Why deprecation rather than removal
The single most important promise this vocabulary makes to its implementers is that identifiers are identifiers — they identify a thing for the long term, not for the duration of one release. Implementer trust in that promise is what makes the vocabulary useful at scale: publishers can bind submission-system fields to CASRAI URIs without fear that the next release will pull the rug out; CRIS vendors can build long-lived integrations against terms they expect to remain resolvable; evaluation systems can cite vocabulary in long-term records.

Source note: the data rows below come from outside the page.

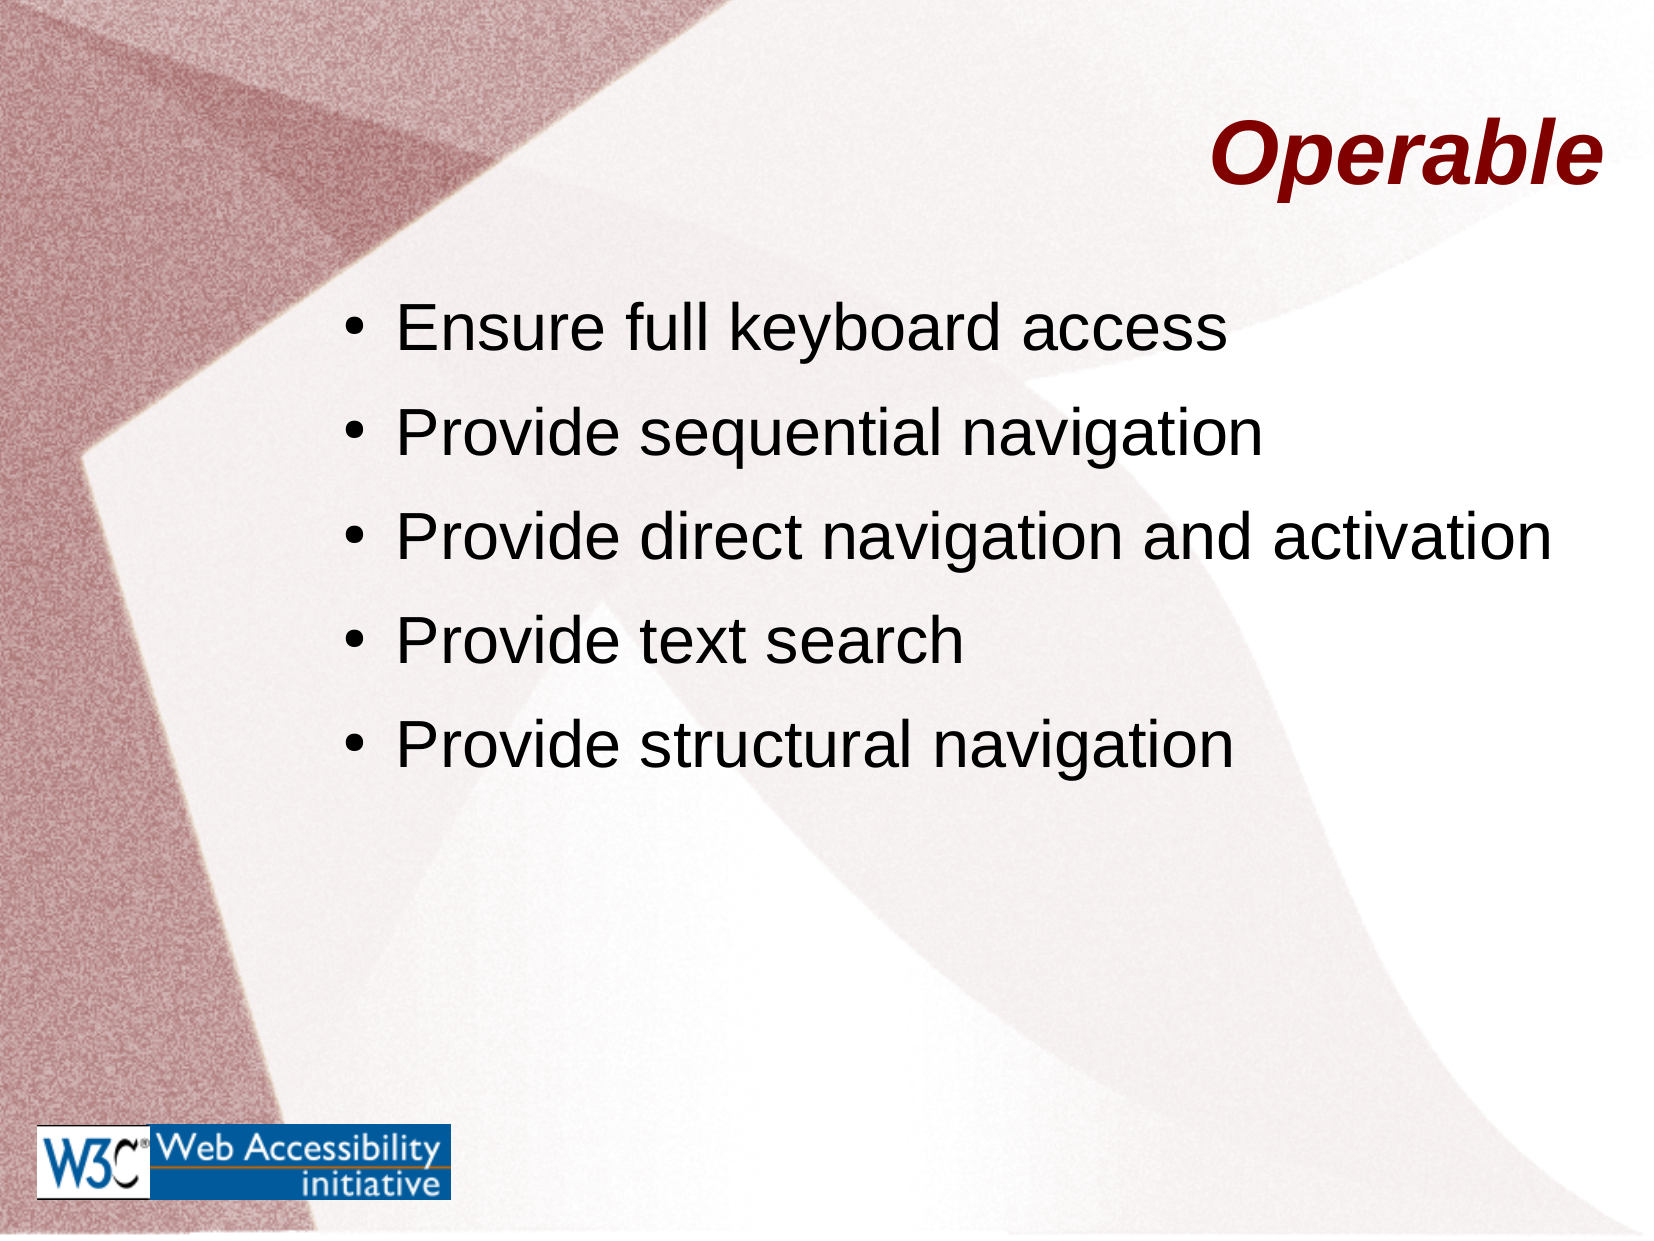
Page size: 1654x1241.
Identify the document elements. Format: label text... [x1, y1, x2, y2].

title Operable [596, 49, 1607, 257]
picture [0, 0, 1654, 1241]
list Ensure full keyboard access Provide sequential navigation Provide direct navigation and activation Provide text search Provide structural navigation [324, 290, 1601, 916]
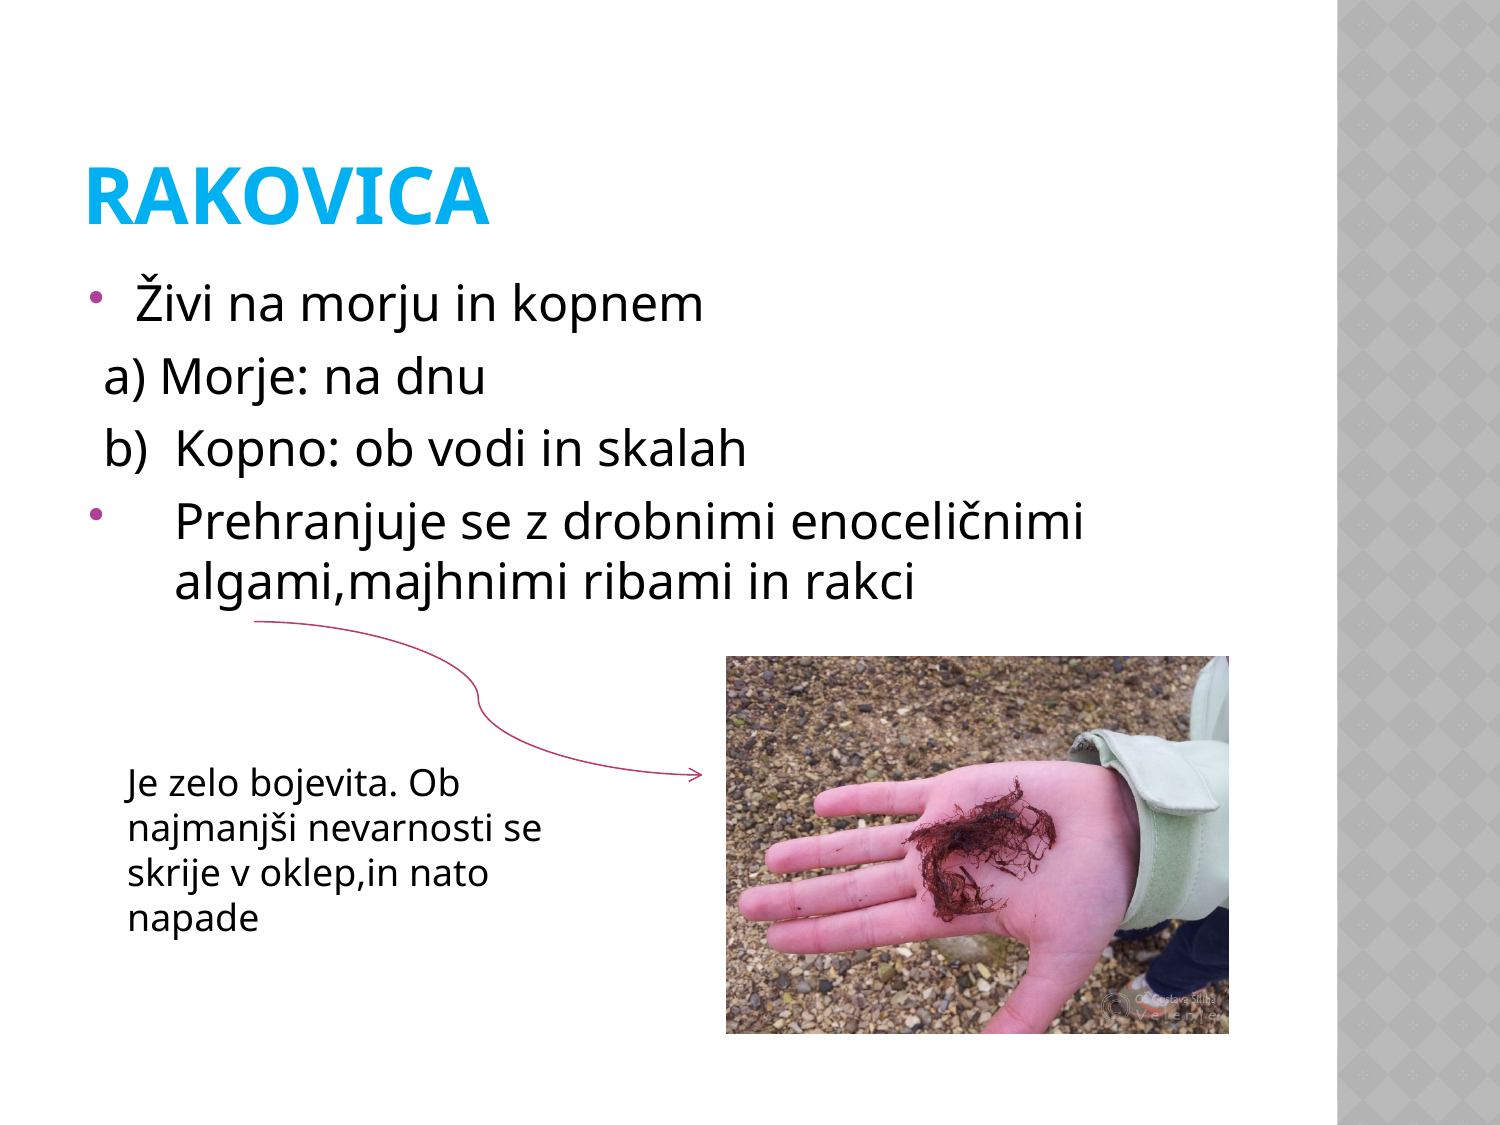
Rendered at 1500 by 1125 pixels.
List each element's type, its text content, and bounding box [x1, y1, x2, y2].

list Živi na morju in kopnem a) Morje: na dnu b) Kopno: ob vodi in skalah Prehranjuje se z drobnimi enoceličnimi algami,majhnimi ribami in rakci [75, 264, 1263, 1060]
picture [726, 656, 1229, 1034]
title RAKOVICA [75, 52, 1263, 240]
text_box Je zelo bojevita. Ob najmanjši nevarnosti se skrije v oklep,in nato napade [112, 751, 632, 992]
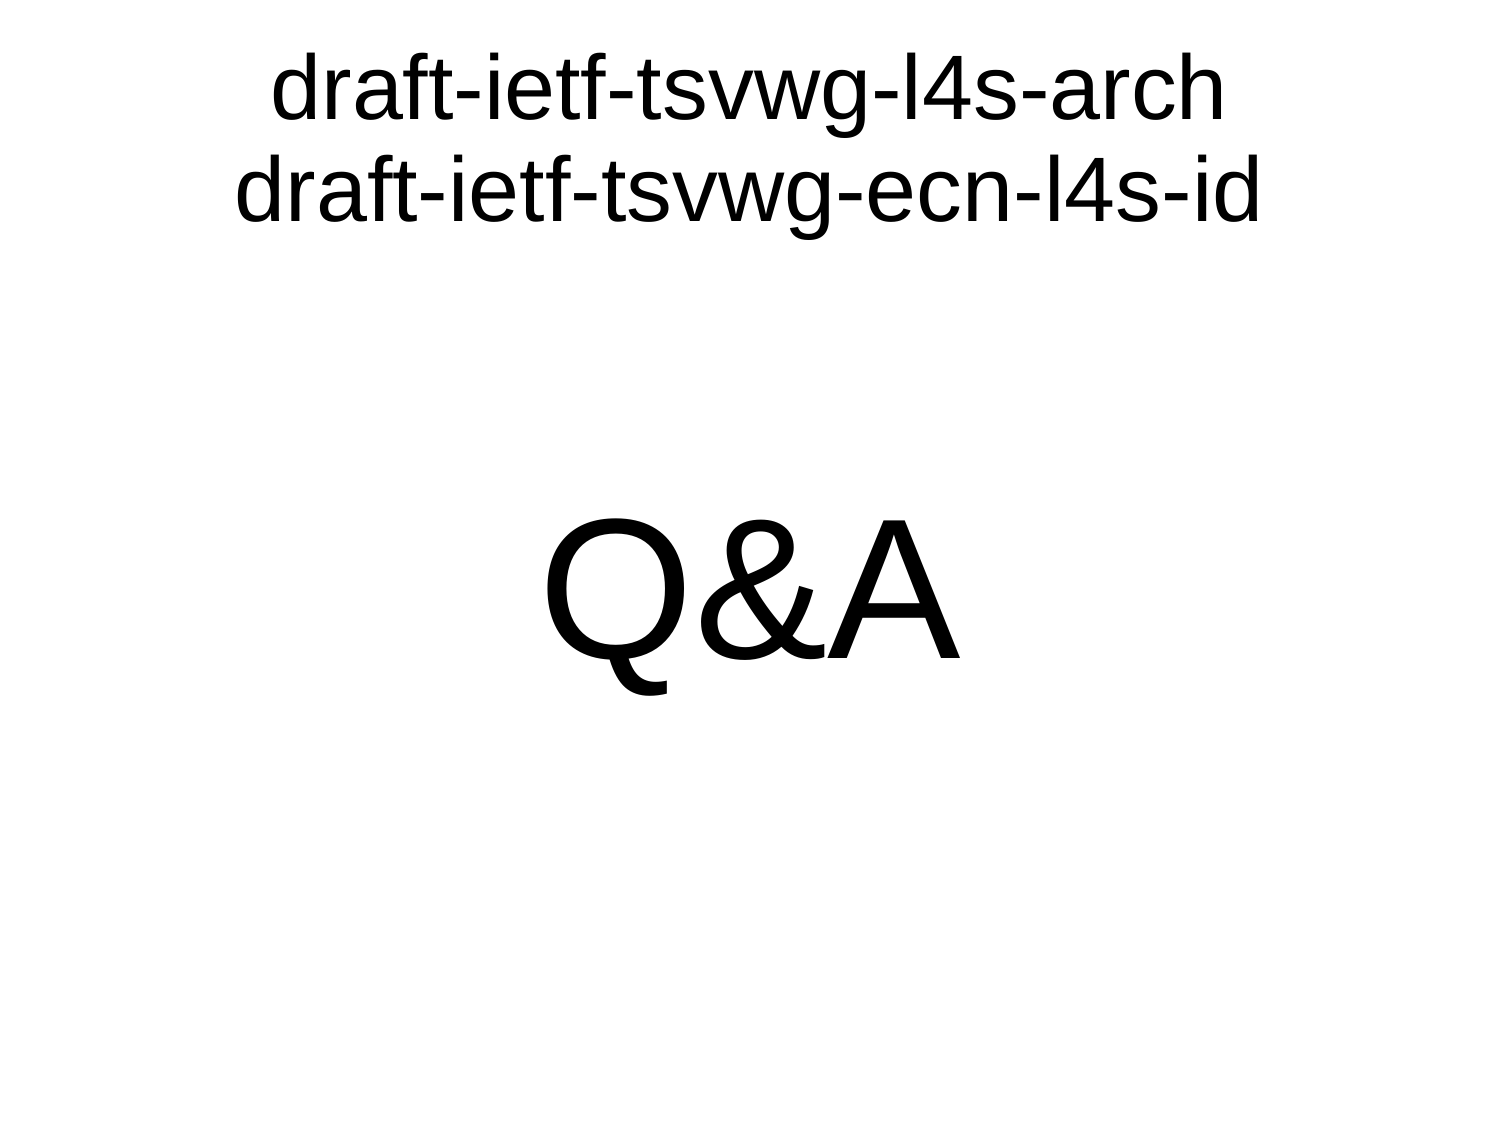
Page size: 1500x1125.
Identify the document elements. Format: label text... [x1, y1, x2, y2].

This promise is incompatible with deletion. Even bad terms — terms added in error, terms that turned out to conflate concepts, terms that should never have shipped — get the deprecation treatment rather than the removal treatment. The history is durable. The full policy is documented on the versioning policy page.
Federation deprecations
When a federation steward — NISO for CRediT, euroCRIS for the Catalogue of Elements, CODATA for the RDM Terminology — deprecates an entry in their canonical vocabulary, the corresponding CASRAI mirror entry is updated to reflect the steward's deprecation. The CASRAI URI continues to resolve and shows the steward's deprecation note alongside its own changelog entry. We do not deprecate federation mirrors unilaterally; the steward's authority controls the upstream identifier.
Future deprecation log
When the first formal deprecation occurs (anticipated in or after v2026.2), the entry will appear on this page as a table row showing the deprecated URI, the successor URI, the relationship type, the release in which the deprecation took effect, and a link to the changelog entry with the rationale. The log is sorted reverse chronologically and is intended to be the single canonical place an implementer can check for "what's changed since I integrated."
Reporting concerns about a term
If you have integrated against a CASRAI URI and discover what looks like a problem with the term (the definition is wrong, the examples are misleading, the scope is ambiguous), the contribute pathway is the right channel. Where the editorial board judges the report warrants a deprecation, the change is processed at the next release.